-- INPUT --

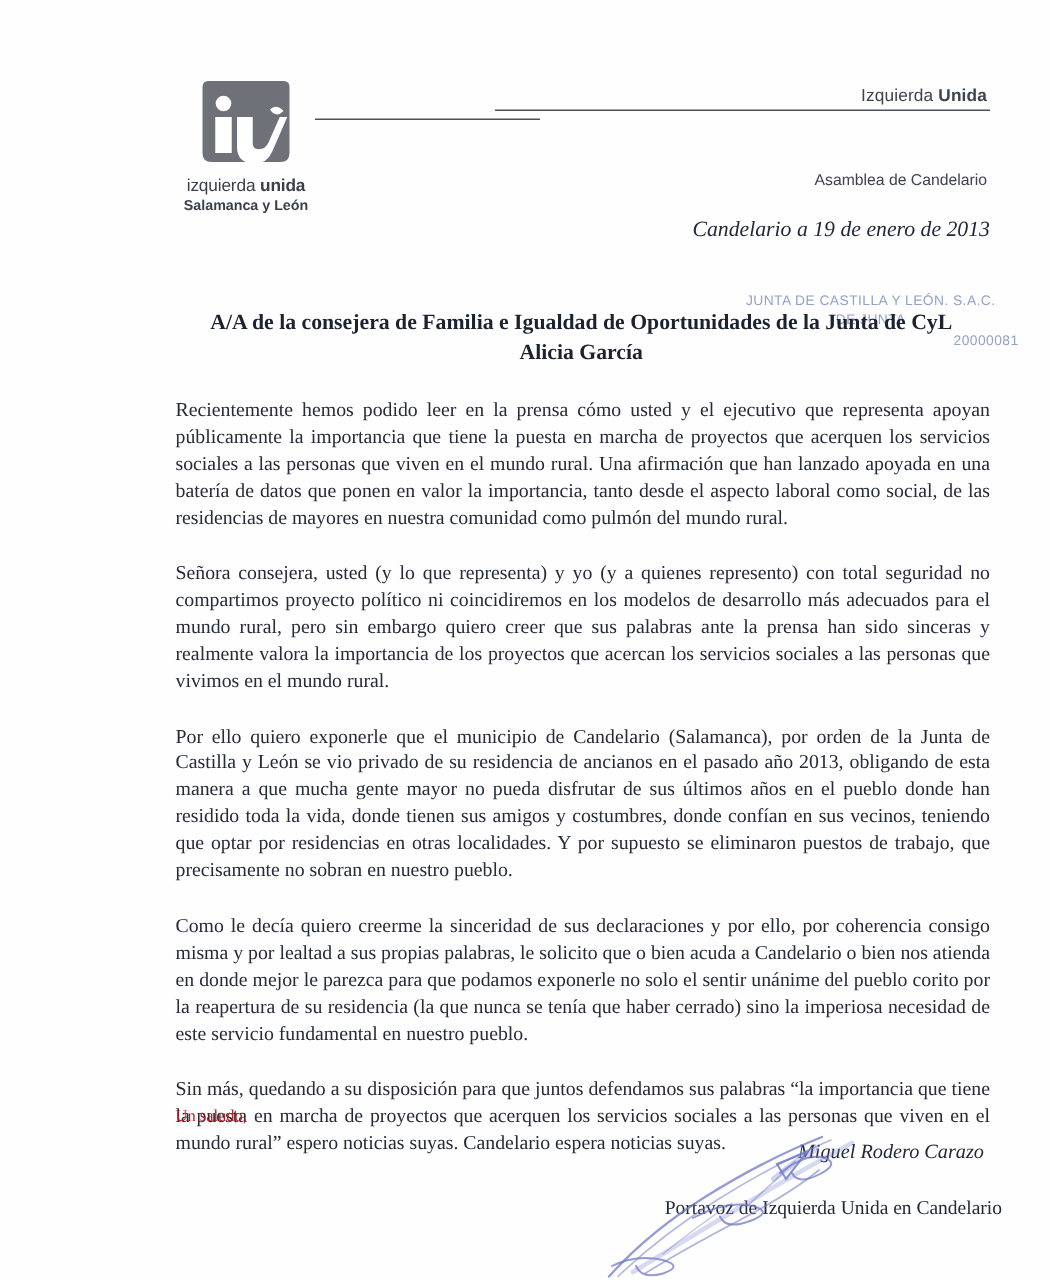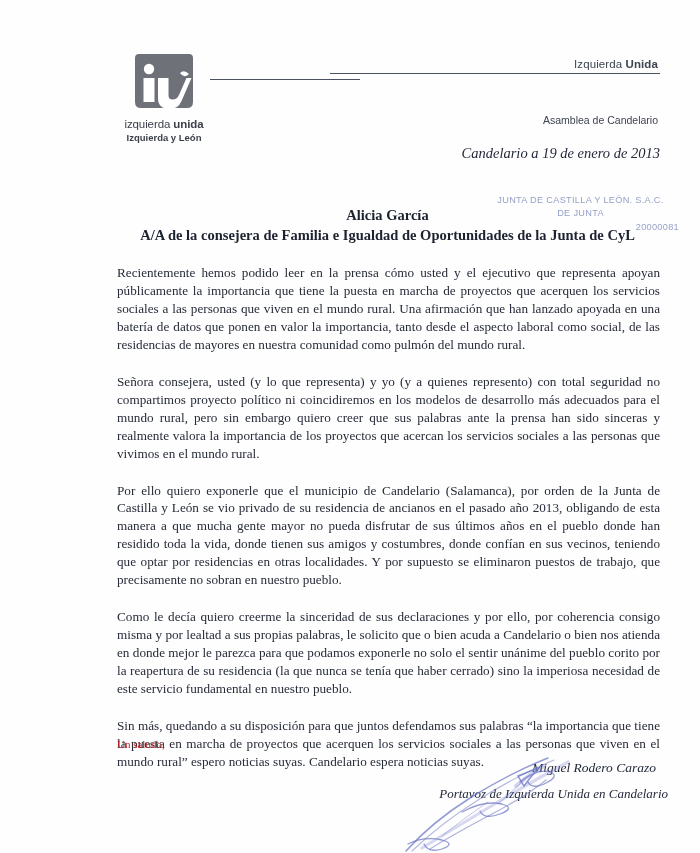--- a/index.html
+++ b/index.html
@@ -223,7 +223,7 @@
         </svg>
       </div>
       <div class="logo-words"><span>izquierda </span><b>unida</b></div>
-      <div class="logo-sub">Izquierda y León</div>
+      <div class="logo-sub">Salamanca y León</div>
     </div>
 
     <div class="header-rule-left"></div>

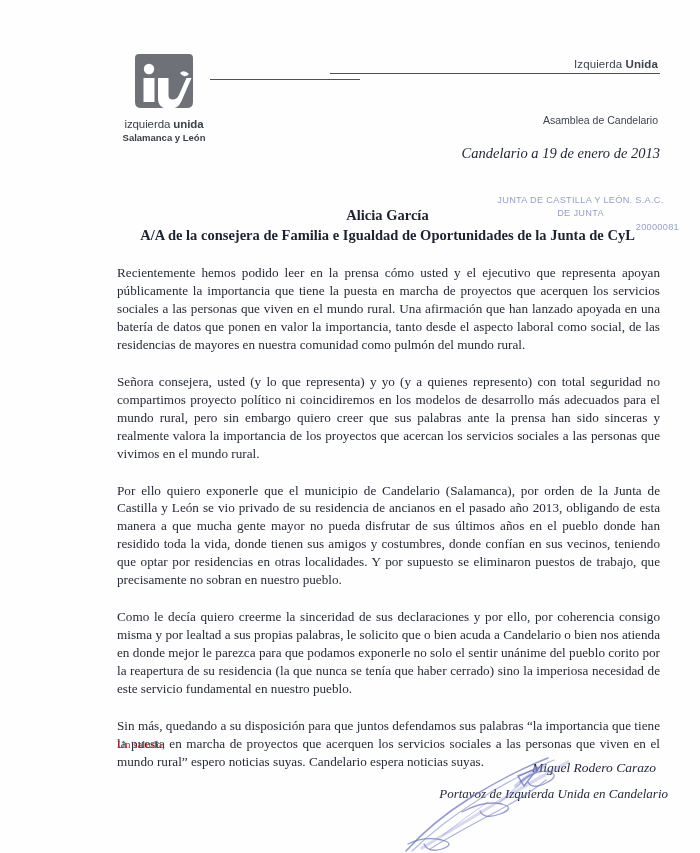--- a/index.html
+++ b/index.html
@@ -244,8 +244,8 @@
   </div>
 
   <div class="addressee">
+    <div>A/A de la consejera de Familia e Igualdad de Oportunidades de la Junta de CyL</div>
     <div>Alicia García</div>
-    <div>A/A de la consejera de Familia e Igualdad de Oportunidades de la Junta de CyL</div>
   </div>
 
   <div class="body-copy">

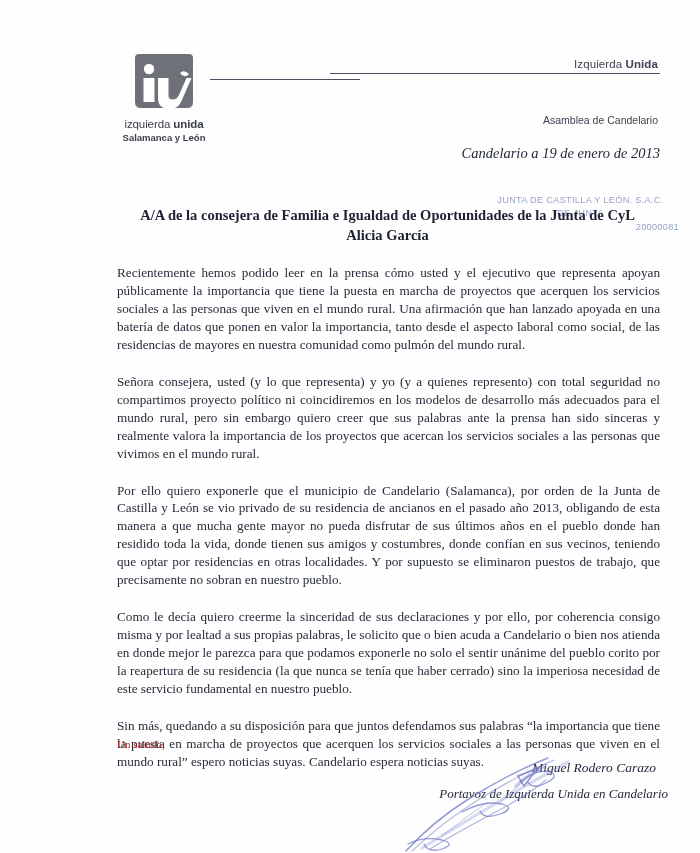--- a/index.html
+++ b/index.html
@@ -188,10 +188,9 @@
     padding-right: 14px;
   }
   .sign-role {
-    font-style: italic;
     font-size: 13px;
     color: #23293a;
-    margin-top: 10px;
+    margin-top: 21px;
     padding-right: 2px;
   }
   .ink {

* * *

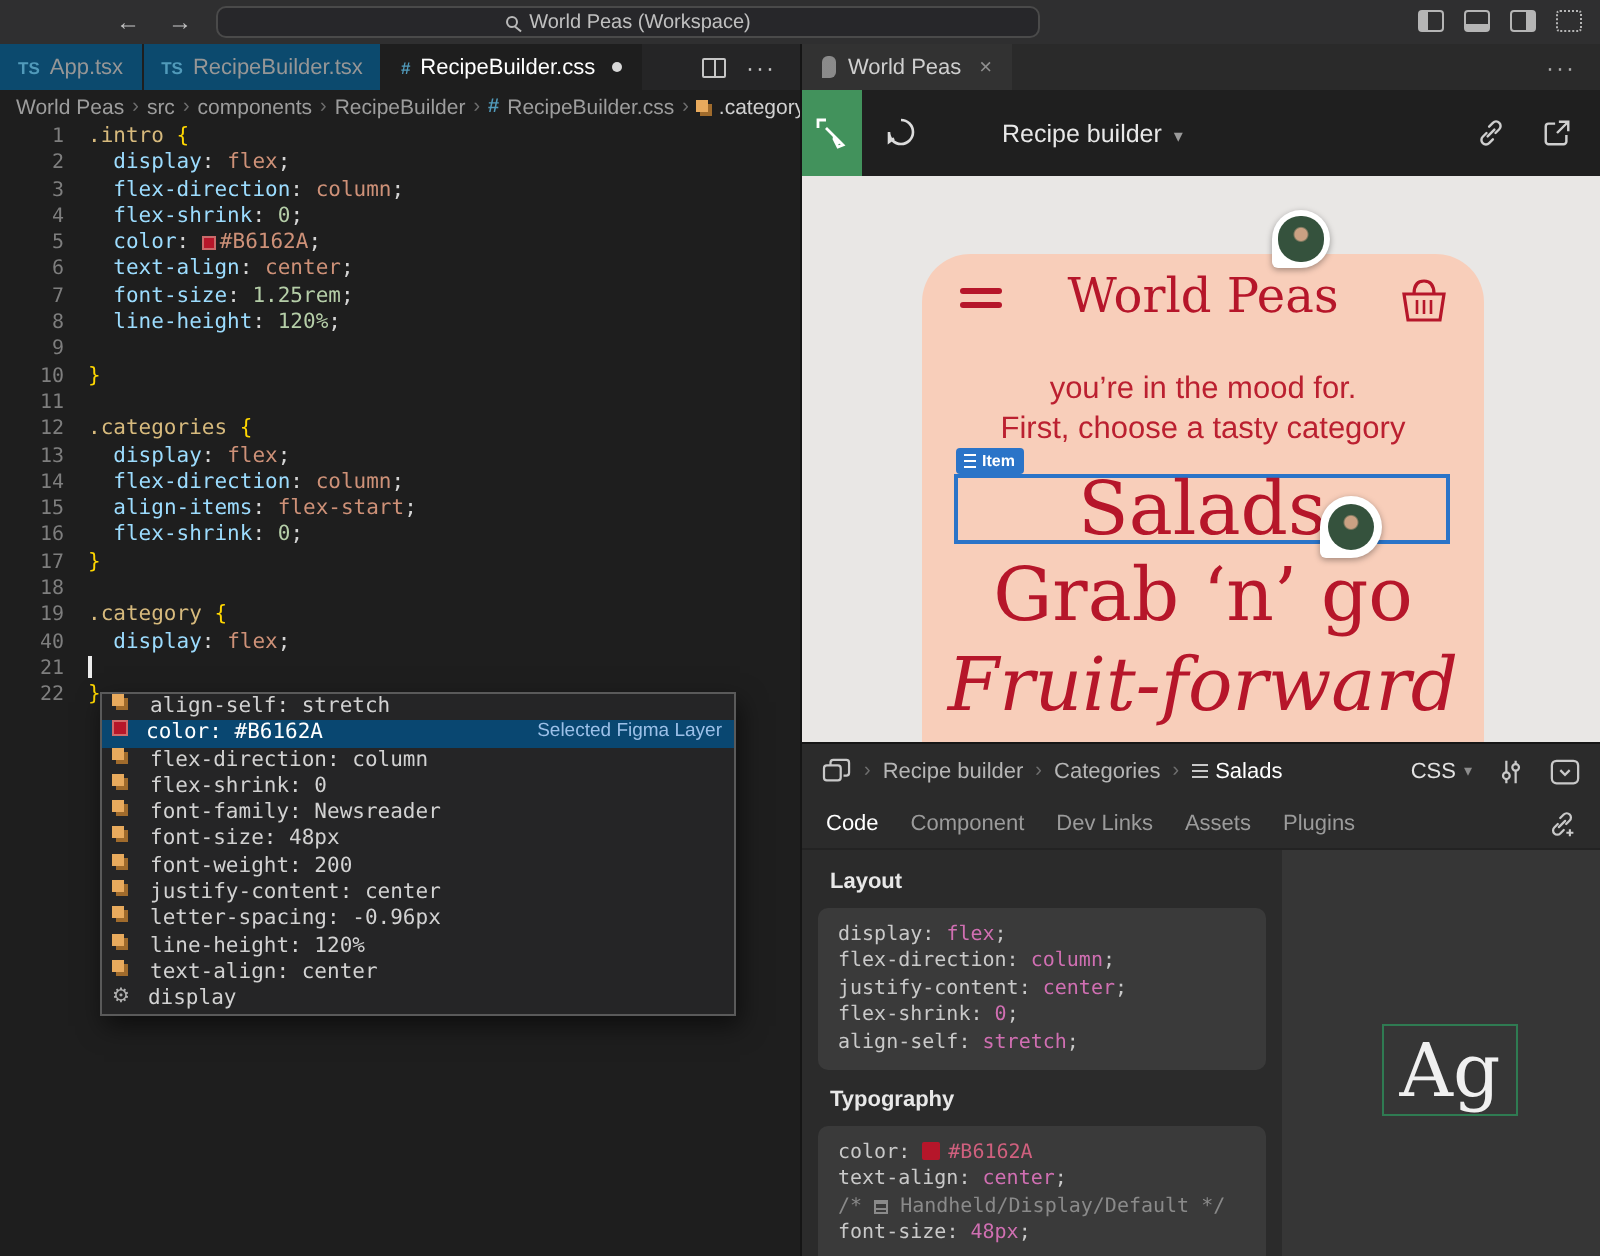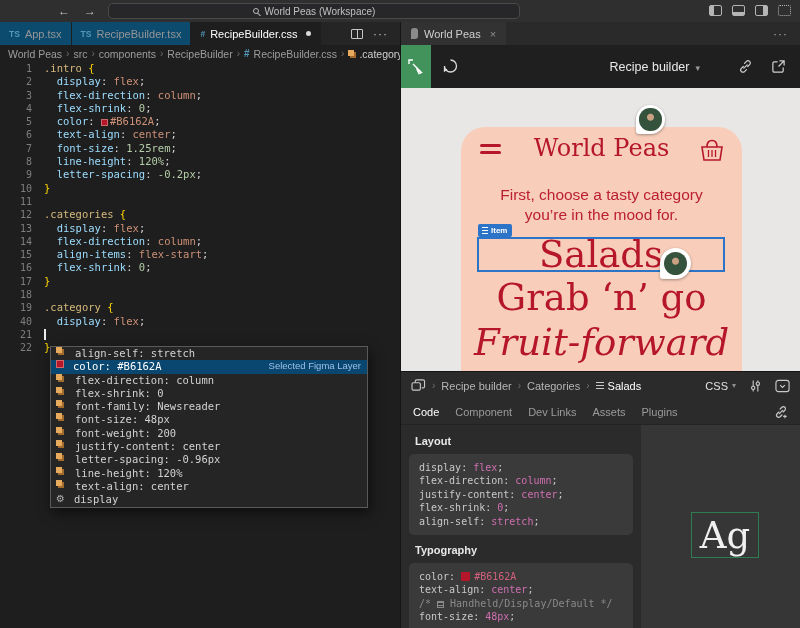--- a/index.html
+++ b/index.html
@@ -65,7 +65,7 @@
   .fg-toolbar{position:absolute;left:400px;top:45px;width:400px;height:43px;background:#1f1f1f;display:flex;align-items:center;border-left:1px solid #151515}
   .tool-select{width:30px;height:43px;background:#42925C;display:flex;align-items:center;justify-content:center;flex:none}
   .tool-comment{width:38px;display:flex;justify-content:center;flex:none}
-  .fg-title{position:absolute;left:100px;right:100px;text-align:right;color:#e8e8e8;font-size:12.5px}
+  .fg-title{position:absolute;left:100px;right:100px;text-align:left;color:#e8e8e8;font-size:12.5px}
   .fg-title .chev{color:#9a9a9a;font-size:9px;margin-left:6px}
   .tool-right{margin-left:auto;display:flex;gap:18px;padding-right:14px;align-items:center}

* * *

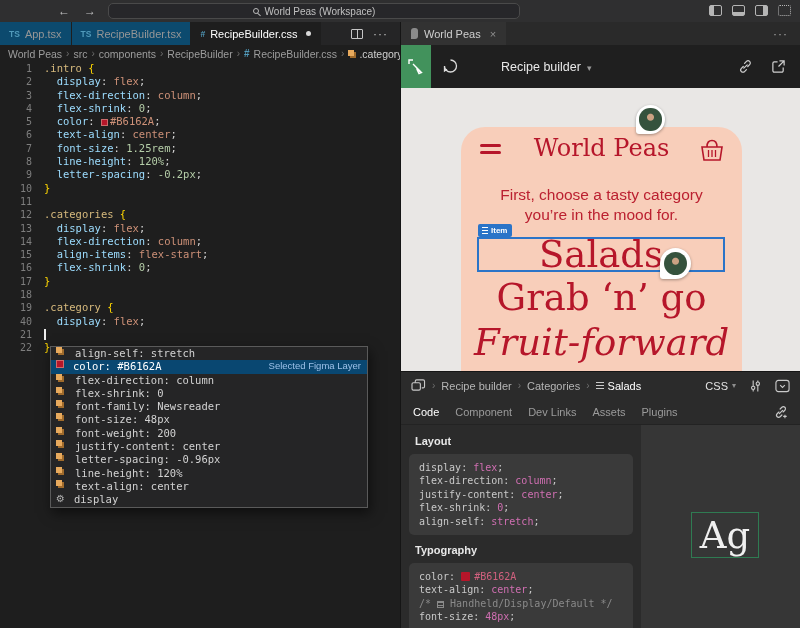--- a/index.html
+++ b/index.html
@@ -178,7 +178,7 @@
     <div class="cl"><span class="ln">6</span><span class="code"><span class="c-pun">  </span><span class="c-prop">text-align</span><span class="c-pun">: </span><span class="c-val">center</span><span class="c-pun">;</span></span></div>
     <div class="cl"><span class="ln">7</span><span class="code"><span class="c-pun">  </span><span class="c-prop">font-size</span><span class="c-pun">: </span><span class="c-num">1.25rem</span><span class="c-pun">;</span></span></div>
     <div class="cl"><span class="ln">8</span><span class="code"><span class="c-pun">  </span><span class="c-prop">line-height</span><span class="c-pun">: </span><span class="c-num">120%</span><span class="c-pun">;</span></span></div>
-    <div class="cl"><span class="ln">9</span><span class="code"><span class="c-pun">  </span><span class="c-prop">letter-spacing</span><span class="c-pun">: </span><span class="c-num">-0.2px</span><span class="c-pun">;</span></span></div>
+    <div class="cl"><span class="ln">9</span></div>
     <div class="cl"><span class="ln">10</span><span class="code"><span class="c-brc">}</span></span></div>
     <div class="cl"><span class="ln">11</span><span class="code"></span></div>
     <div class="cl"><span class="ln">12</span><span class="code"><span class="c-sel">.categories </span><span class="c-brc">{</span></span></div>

-- TASK ITEM --
Using the listing above, list every line in which the string "Igualdad" occurs.

-- ANSWER TO THIS PROBLEM --
+    <div>A/A de la consejera de Familia e Igualdad de Oportunidades de la Junta de CyL</div>
-    <div>A/A de la consejera de Familia e Igualdad de Oportunidades de la Junta de CyL</div>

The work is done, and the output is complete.